What to produce | All of the data below should be copied exactly as it stands.
·····
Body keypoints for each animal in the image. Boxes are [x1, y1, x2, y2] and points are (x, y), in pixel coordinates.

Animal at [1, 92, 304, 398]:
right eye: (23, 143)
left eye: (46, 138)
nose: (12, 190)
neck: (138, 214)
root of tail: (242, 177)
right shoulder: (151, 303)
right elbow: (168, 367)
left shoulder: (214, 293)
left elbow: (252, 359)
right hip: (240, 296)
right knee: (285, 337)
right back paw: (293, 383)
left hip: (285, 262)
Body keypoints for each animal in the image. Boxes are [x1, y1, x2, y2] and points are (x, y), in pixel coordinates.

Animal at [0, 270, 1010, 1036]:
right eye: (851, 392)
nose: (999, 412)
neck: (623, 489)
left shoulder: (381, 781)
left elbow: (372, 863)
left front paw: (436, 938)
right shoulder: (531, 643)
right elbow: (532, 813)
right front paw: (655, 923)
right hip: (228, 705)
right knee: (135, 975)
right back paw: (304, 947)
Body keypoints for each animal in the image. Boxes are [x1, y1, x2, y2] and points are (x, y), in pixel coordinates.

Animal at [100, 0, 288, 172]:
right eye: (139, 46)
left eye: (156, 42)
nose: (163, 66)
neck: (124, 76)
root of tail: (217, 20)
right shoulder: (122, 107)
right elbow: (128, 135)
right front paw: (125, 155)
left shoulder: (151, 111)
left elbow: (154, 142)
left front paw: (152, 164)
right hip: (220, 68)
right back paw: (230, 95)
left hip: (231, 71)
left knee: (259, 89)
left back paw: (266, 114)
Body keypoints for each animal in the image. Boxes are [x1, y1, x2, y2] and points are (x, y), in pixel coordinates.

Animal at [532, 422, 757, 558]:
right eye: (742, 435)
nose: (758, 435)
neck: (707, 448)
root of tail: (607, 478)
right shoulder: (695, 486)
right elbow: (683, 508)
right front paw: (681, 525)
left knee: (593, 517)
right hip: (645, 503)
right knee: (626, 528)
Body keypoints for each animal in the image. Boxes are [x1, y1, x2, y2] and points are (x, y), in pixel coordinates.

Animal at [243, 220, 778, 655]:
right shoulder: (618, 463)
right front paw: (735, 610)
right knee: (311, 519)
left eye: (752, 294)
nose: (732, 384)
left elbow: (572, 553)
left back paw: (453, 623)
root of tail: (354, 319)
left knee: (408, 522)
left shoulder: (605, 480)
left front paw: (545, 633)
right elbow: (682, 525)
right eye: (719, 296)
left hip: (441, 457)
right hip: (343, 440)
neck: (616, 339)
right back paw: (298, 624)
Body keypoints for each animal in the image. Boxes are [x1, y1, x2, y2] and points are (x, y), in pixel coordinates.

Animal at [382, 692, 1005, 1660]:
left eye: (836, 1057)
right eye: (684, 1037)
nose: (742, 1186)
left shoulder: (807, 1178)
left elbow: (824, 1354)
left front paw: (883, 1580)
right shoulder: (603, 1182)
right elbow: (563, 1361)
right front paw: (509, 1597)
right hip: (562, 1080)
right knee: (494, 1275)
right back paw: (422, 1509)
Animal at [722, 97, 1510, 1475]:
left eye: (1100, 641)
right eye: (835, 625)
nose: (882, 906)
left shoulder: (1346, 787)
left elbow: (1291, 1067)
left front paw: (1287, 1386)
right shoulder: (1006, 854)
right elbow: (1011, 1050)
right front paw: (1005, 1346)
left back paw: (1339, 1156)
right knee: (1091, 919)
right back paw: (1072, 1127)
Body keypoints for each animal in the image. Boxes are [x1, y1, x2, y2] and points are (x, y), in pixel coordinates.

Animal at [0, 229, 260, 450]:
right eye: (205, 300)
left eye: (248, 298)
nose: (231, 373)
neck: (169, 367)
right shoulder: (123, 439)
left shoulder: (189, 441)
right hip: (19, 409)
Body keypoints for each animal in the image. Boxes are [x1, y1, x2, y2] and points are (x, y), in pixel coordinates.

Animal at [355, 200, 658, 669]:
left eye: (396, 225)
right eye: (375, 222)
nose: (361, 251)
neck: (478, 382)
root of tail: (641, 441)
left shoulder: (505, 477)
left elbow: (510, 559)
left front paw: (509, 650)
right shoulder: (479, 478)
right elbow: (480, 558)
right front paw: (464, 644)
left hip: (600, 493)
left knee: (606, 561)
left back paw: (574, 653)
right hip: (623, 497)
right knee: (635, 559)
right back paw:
·····
Your solution |
Body keypoints for each animal in the image. Boxes are [x1, y1, x2, y2] and points are (x, y), in pixel coordinates.

Animal at [1, 92, 304, 398]:
right eye: (23, 143)
left eye: (46, 138)
nose: (12, 190)
neck: (138, 214)
root of tail: (242, 177)
right shoulder: (151, 303)
right elbow: (168, 367)
left shoulder: (214, 293)
left elbow: (252, 359)
right hip: (240, 296)
right knee: (285, 337)
right back paw: (293, 383)
left hip: (285, 262)
Body keypoints for each animal in the image. Boxes are [x1, y1, x2, y2] and points are (x, y), in pixel coordinates.

Animal at [0, 270, 1010, 1036]:
right eye: (851, 392)
nose: (999, 412)
neck: (623, 489)
left shoulder: (381, 781)
left elbow: (372, 863)
left front paw: (436, 938)
right shoulder: (531, 643)
right elbow: (532, 813)
right front paw: (655, 923)
right hip: (228, 705)
right knee: (135, 975)
right back paw: (304, 947)
Body keypoints for each animal in the image. Boxes are [x1, y1, x2, y2] and points are (x, y), in pixel coordinates.

Animal at [100, 0, 288, 172]:
right eye: (139, 46)
left eye: (156, 42)
nose: (163, 66)
neck: (124, 76)
root of tail: (217, 20)
right shoulder: (122, 107)
right elbow: (128, 135)
right front paw: (125, 155)
left shoulder: (151, 111)
left elbow: (154, 142)
left front paw: (152, 164)
right hip: (220, 68)
right back paw: (230, 95)
left hip: (231, 71)
left knee: (259, 89)
left back paw: (266, 114)
Body keypoints for each animal in the image. Boxes are [x1, y1, x2, y2] and points are (x, y), in pixel coordinates.

Animal at [532, 422, 757, 558]:
right eye: (742, 435)
nose: (758, 435)
neck: (707, 448)
root of tail: (607, 478)
right shoulder: (695, 486)
right elbow: (683, 508)
right front paw: (681, 525)
left knee: (593, 517)
right hip: (645, 503)
right knee: (626, 528)
Body keypoints for each animal in the image. Boxes are [x1, y1, x2, y2] and points are (x, y), in pixel coordinates.

Animal at [243, 220, 778, 655]:
right shoulder: (618, 463)
right front paw: (735, 610)
right knee: (311, 519)
left eye: (752, 294)
nose: (732, 384)
left elbow: (572, 553)
left back paw: (453, 623)
root of tail: (354, 319)
left knee: (408, 522)
left shoulder: (605, 480)
left front paw: (545, 633)
right elbow: (682, 525)
right eye: (719, 296)
left hip: (441, 457)
right hip: (343, 440)
neck: (616, 339)
right back paw: (298, 624)
Body keypoints for each animal in the image. Boxes are [x1, y1, x2, y2] and points are (x, y), in pixel coordinates.

Animal at [382, 692, 1005, 1660]:
left eye: (836, 1057)
right eye: (684, 1037)
nose: (742, 1186)
left shoulder: (807, 1178)
left elbow: (824, 1354)
left front paw: (883, 1580)
right shoulder: (603, 1182)
right elbow: (563, 1361)
right front paw: (509, 1597)
right hip: (562, 1080)
right knee: (494, 1275)
right back paw: (422, 1509)
Animal at [722, 97, 1510, 1475]:
left eye: (1100, 641)
right eye: (835, 625)
nose: (882, 906)
left shoulder: (1346, 787)
left elbow: (1291, 1067)
left front paw: (1287, 1386)
right shoulder: (1006, 854)
right elbow: (1011, 1050)
right front paw: (1005, 1346)
left back paw: (1339, 1156)
right knee: (1091, 919)
right back paw: (1072, 1127)
Body keypoints for each animal in the image. Boxes are [x1, y1, x2, y2] and points are (x, y), in pixel coordinates.

Animal at [0, 229, 260, 450]:
right eye: (205, 300)
left eye: (248, 298)
nose: (231, 373)
neck: (169, 367)
right shoulder: (123, 439)
left shoulder: (189, 441)
right hip: (19, 409)
Body keypoints for each animal in the image. Boxes are [x1, y1, x2, y2] and points are (x, y), in pixel coordinates.

Animal at [355, 200, 658, 669]:
left eye: (396, 225)
right eye: (375, 222)
nose: (361, 251)
neck: (478, 382)
root of tail: (641, 441)
left shoulder: (505, 477)
left elbow: (510, 559)
left front paw: (509, 650)
right shoulder: (479, 478)
right elbow: (480, 558)
right front paw: (464, 644)
left hip: (600, 493)
left knee: (606, 561)
left back paw: (574, 653)
right hip: (623, 497)
right knee: (635, 559)
right back paw:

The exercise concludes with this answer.